In Jesus, Interrupted, he has a section headed Criteria for Establishing the Veracity of Historical Material.
Point 3 in this section is: It is better to cut against the grain.
Here he asks a question without, apparently, grasping the circularity underlying it:
How might we account for traditions of Jesus that clearly do not fit with a “Christian” agenda, that is, that do not promote the views and perspectives of the people telling the stories? Traditions like that would not have been made up by the Christian storytellers, and so they are quite likely to be historically accurate. (p. 154)
This is flawed on multiple grounds. It is the same “logic” or argument that one sees at the root of much fundamentalist rhetoric.
To take just the most obvious level of error in this post, the argument in essence is saying nothing more than, “Since we can’t think of why a Christian author would have said X, he must have written it because it really happened and he wanted to tell the truth, the whole truth and nothing but the truth, come what may.”

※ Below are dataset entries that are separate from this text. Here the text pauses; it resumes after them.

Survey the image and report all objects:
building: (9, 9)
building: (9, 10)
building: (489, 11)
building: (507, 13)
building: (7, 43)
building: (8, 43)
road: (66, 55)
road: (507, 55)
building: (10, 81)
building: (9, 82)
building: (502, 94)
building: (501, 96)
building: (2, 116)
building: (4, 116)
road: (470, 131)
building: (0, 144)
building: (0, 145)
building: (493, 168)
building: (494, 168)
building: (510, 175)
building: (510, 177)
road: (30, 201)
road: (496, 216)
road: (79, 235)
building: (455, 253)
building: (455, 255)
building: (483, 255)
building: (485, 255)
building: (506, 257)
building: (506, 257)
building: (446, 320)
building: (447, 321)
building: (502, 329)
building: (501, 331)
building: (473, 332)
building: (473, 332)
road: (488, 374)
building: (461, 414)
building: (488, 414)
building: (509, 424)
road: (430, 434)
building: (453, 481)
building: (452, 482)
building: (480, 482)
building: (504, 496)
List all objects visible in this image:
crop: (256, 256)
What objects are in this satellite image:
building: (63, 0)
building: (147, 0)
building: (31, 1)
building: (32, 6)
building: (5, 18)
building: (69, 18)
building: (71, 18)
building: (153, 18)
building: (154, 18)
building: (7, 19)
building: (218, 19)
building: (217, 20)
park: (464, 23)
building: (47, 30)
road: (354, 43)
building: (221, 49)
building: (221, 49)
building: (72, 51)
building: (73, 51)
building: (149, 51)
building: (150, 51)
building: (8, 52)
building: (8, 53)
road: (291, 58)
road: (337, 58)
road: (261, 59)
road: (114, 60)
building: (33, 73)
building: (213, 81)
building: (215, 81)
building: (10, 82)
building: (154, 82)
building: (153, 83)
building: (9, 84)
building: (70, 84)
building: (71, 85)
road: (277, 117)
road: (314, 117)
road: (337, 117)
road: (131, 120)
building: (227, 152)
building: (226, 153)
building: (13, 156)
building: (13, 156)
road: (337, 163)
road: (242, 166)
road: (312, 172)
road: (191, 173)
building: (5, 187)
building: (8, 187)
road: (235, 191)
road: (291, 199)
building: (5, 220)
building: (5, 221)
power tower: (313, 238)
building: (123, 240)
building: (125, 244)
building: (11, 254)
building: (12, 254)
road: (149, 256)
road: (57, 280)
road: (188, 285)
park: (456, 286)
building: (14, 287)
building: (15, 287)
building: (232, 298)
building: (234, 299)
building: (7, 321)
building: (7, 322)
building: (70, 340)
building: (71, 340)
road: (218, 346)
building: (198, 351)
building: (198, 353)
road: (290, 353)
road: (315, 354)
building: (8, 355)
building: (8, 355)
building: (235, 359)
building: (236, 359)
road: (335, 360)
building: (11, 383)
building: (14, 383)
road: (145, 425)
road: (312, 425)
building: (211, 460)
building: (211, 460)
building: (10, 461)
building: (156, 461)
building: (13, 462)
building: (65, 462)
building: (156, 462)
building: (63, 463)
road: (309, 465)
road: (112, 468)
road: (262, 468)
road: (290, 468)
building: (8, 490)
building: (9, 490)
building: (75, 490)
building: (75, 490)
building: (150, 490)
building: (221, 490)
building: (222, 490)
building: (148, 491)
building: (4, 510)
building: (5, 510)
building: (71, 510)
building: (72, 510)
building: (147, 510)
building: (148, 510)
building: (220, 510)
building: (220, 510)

In other words, there is the presumption of historicity. The argument for historicity is circular.
It’s the same fallacy as N.T. Wright et al use for the resurrection. “The disciples would not have made such and such up, therefore it had to be true.” Or even, “No Christian would make up the story of a man of God being persecuted and betrayed by those closest to him and dying a shameful death (forget Joseph and other biblical characters, the Psalms of David, and the stories of the Maccabean martyrs), and who was so venerated he had to be followed and honoured by all, so it had to be true.”
The specific example Bart Ehrman uses to illustrate his point in fact is probably the best one to demonstrate its logical flaw.
You can see why Christians might want to say that Jesus came from Bethlehem: that was where the son of David was to come from (Micah 5:2). But who would make up a story that the Savior came from Nazareth, a little one-horse town that no one had ever heard of? This tradition does not advance any Christian agenda. Somewhat ironically, then, it is probably historically accurate. (p.154)
René Salm, and others, have shown that there is a very plausible reason why the town of Nazareth was eventually linked to Jesus. See my previous post on The Nazareth Myth, and of course www.nazarethmyth.info. It was more than likely in order to deflect credibility from Jewish Christian sect(s) with a similar sounding sectarian name that had no geographical association at all. See an old Crosstalk exchange.
All written composition has an agenda of some sort. People write with a purpose, an intention. That is, with an agenda. One cannot write otherwise. The historians’ task is to investigate the agendas of what is written. And if one finds that the agenda is to record certain types of historical facts about Jesus, then we can add those to the history of Jesus and Christianity.
But we expose our lack of imagination, and unscholarly bias, if we presume to know an agenda has to be X simply because it does not fit in with the explanation we have designed and called Y.